---------- Material for the task ----------

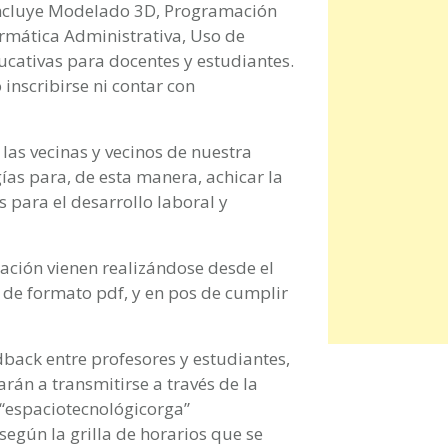
 incluye Modelado 3D, Programación
formática Administrativa, Uso de
ucativas para docentes y estudiantes.
 inscribirse ni contar con
a las vecinas y vecinos de nuestra
ías para, de esta manera, achicar la
 para el desarrollo laboral y
ción vienen realizándose desde el
a de formato pdf, y en pos de cumplir
dback entre profesores y estudiantes,
arán a transmitirse a través de la
 “espaciotecnológicorga”
 según la grilla de horarios que se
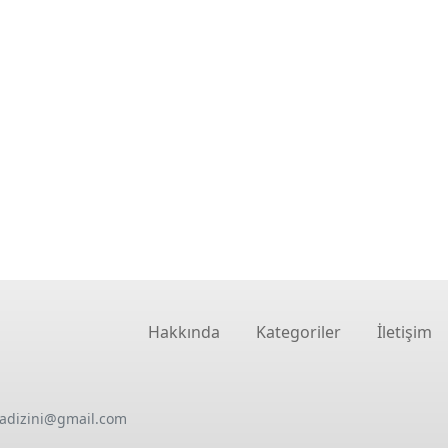
Hakkında
Kategoriler
İletişim
oadizini@gmail.com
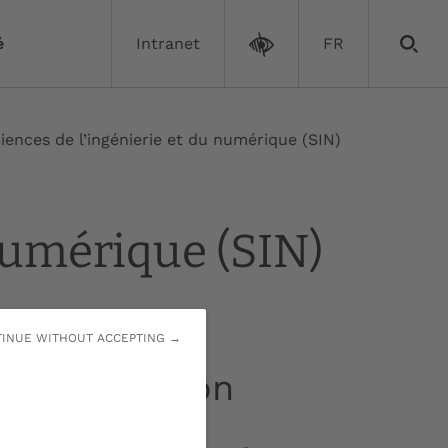
é
Intranet
FR
iences de l’ingénierie et du numérique (SIN)
 numérique (SIN)
INUE WITHOUT ACCEPTING →
Direction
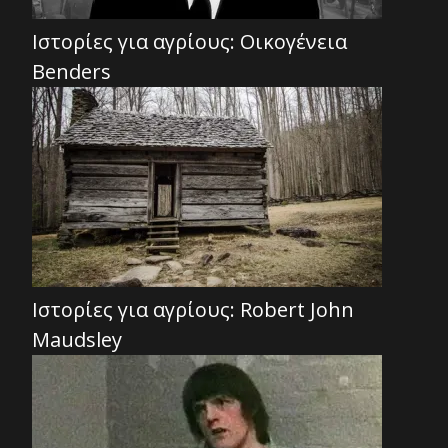
Ιστορίες για αγρίους: Οικογένεια
Benders
Ιστορίες για αγρίους: Robert John
Maudsley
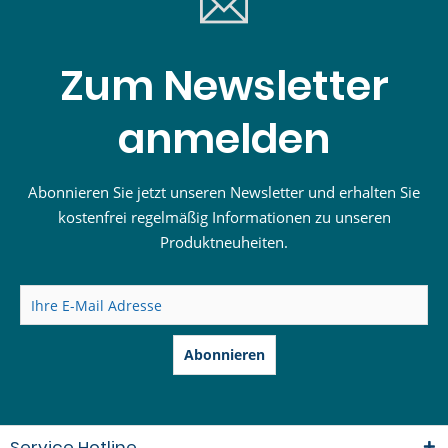
Zum Newsletter
anmelden
Abonnieren Sie jetzt unseren Newsletter und erhalten Sie
kostenfrei regelmäßig Informationen zu unseren
Produktneuheiten.
Abonnieren
Service Hotline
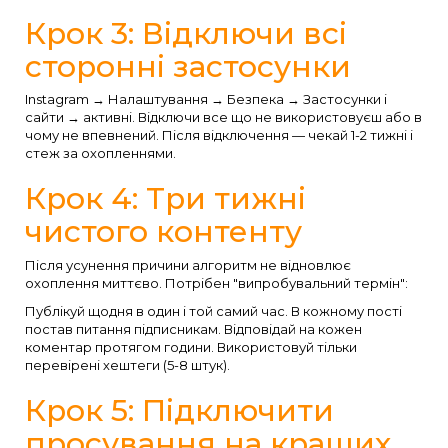
Крок 3: Відключи всі
сторонні застосунки
Instagram → Налаштування → Безпека → Застосунки і
сайти → активні. Відключи все що не використовуєш або в
чому не впевнений. Після відключення — чекай 1-2 тижні і
стеж за охопленнями.
Крок 4: Три тижні
чистого контенту
Після усунення причини алгоритм не відновлює
охоплення миттєво. Потрібен "випробувальний термін":
Публікуй щодня в один і той самий час. В кожному пості
постав питання підписникам. Відповідай на кожен
коментар протягом години. Використовуй тільки
перевірені хештеги (5-8 штук).
Крок 5: Підключити
просування на кращих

----------

Each line of the material that has the word "тижні" belongs in the answer.

Task response:
чому не впевнений. Після відключення — чекай 1-2 тижні і
Крок 4: Три тижні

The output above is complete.